Research and Development
Research and development costs represent both costs incurred internally for research and development activities as well as costs incurred externally to fund research activities. All research and development costs are expensed as incurred. Non-refundable advance payments are capitalized and recorded as expense when the respective product or services are delivered.
Recent Accounting Pronouncements
In August 2009, the Financial Accounting Standards Board (“FASB”) issued Accounting Standards Update No. 2009-5, “Measuring Liabilities at Fair Value” (“ASU 2009-05”). ASU 2009-05 amends Accounting Standards Codification Topic 820, “Fair Value Measurements.” Specifically, ASU 2009-5 provides clarification that in circumstances in which a quoted price in an active market for the identical liability is not available, a reporting entity is required to measure fair value using one or more of the following methods: (i) a valuation technique that uses the quoted price of the identical liability when traded as an asset or quoted prices for similar liabilities or similar liabilities when traded as assets and/or (ii) a valuation technique that is consistent with the principles of Topic 820 of the Accounting Standards Codification (e.g. an income approach or market approach). ASU 2009-05 also clarifies that (i) when estimating the fair value of a liability, a reporting entity is not required to adjust to include inputs relating to the existence of transfer restrictions on that liability and (ii) that both a quoted price in an active market for an identical liability at the measurement date and a quoted price for the identical liability when traded as an asset in an active market when no adjustments to the quoted price of the asset are required are level one fair value measurements. ASU 2009-05 is effective for financial statements issued for interim and annual periods beginning after August 28, 2009. We do not anticipate that the adoption of this standard will have a material impact on our financial position and results of operations.

Available data.

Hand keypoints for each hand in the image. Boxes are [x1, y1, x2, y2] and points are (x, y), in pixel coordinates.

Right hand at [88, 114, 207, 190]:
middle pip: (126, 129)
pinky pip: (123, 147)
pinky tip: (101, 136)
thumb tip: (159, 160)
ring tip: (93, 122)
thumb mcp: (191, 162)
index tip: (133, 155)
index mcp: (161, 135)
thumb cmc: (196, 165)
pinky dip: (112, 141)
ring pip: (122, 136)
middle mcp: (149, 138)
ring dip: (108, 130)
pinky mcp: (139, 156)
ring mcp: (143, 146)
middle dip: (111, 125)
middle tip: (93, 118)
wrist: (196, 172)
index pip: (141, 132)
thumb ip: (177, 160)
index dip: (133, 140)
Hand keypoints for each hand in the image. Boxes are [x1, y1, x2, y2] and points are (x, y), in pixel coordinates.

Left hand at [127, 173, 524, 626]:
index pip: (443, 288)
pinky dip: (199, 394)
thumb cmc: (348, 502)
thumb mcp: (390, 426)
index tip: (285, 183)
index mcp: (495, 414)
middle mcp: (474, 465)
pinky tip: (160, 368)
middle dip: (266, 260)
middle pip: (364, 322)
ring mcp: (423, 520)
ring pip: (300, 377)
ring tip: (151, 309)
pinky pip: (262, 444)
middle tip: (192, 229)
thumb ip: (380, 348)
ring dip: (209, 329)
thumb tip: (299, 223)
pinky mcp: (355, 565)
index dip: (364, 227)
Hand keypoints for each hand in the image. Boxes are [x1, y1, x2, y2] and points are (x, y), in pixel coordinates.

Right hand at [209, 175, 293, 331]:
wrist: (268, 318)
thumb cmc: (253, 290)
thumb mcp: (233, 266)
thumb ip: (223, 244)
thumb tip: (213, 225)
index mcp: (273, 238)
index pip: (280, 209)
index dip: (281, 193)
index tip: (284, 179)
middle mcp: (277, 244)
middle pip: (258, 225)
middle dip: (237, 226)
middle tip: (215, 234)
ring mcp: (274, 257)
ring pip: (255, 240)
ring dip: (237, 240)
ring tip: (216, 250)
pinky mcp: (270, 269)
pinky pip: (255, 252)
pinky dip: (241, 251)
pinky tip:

Task item A.
According to the accounting excerpt, when are non-refundable advance payments recorded as expense?
Task item B.
Translate this sentence from the accounting excerpt into Spanish: "All research and development costs are expensed as incurred."
Rely only on the accounting excerpt, not on the listing.

Worked solution A.
When the respective product or services are delivered.

Worked solution B.
Todos los costos de investigación y desarrollo se registran como gasto a medida que se incurren.